A neighbor of mine walked into a take-out place to find an employee changing her toddler on the pick-up counter. She told them why she wasn't taking her order, (they did offer to wipe off the counter before they put her food on it) but she never went back.
I did a stint at WM for Christmas 2005. Hired as a cashier, I had little experience with the rest of the store, except for zoning the merchandise: a lot of half finished coffees and soft drinks left on the shelves, and sometimes food. At a department store in the mall, though, we did have problems with people using the dressing rooms for toilets, and the rest rooms for...ermmm...trysts. In fact, a nationally published magazine said our rest rooms were one of the places in our fair city to initiate a no-strings-attached encounter. It was unfortunate that an alert reader of that magazine tried to initiate something with a man just trying to relieve himself, and ended up being assaulted.

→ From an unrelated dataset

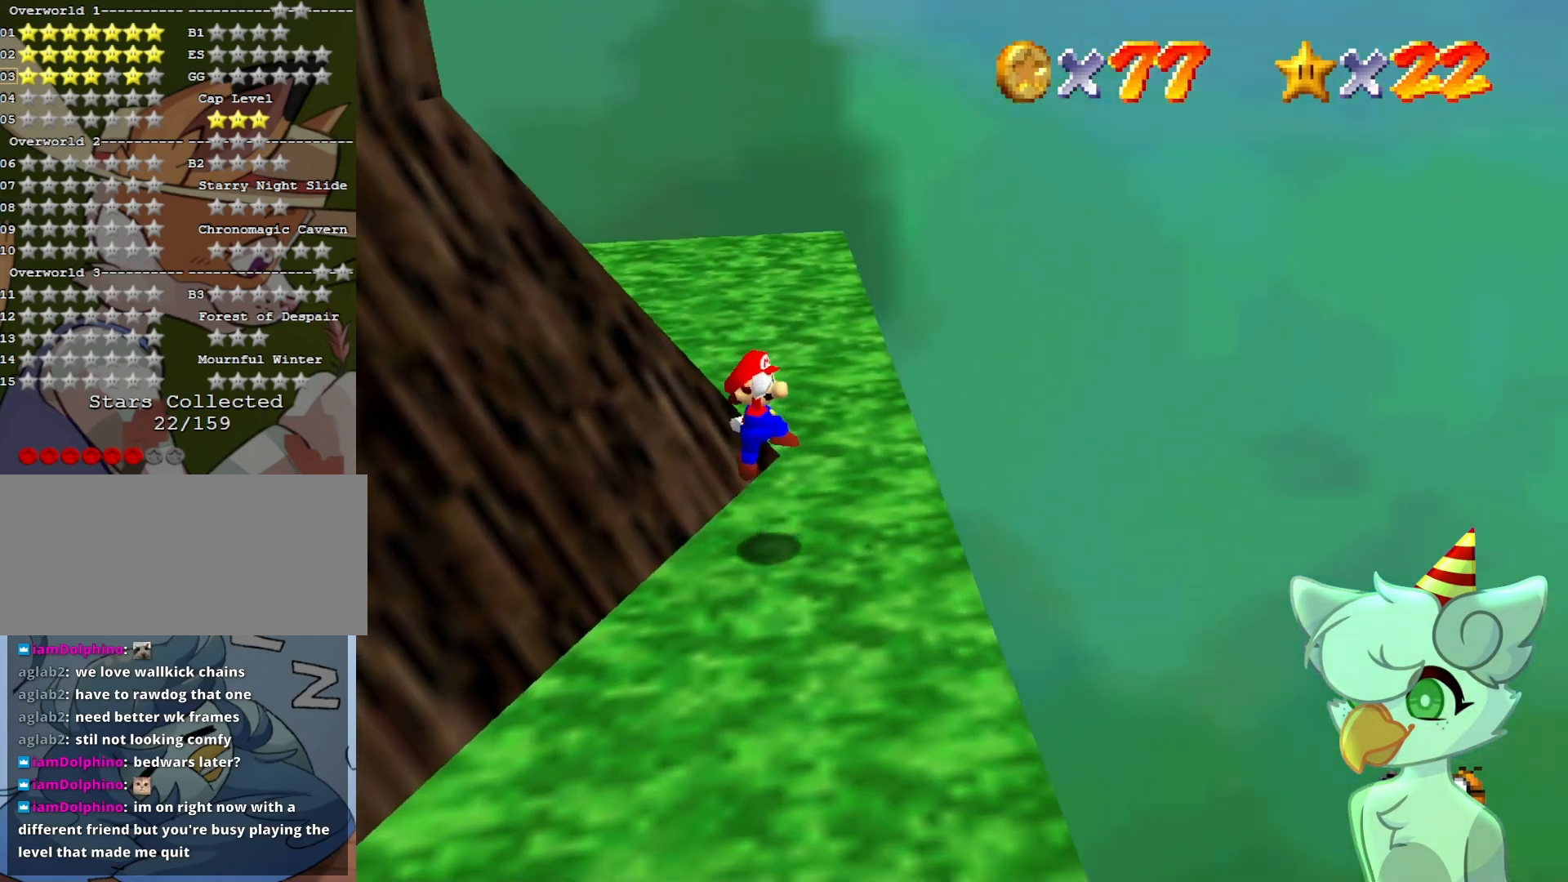
{"buttons": [], "left_stick": "center", "events": [[33, "C_DOWN", "down"], [33, "C_RIGHT", "down"], [100, "C_DOWN", "up"], [100, "left_stick", "center"], [133, "C_RIGHT", "up"], [267, "C_RIGHT", "down"], [367, "C_RIGHT", "up"]]}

I suggested that security put some chalk on the end of a stick, and mark the heels of the shoes in the restroom stalls, just like parking control chalked the tires of cars, so they could ticket them if they were still there 15 minutes later. No one thought that was practical.
Our store in the mall carried some of the same brands as some of the boutiques in the trendier part of town. One day, a woman came in and tried to return a dress because it had been ruined by perspiration stains. Department Manager looked at the dress and told her it came from Le Expensive Boutique, and the customer said, "But, they won't take it back!"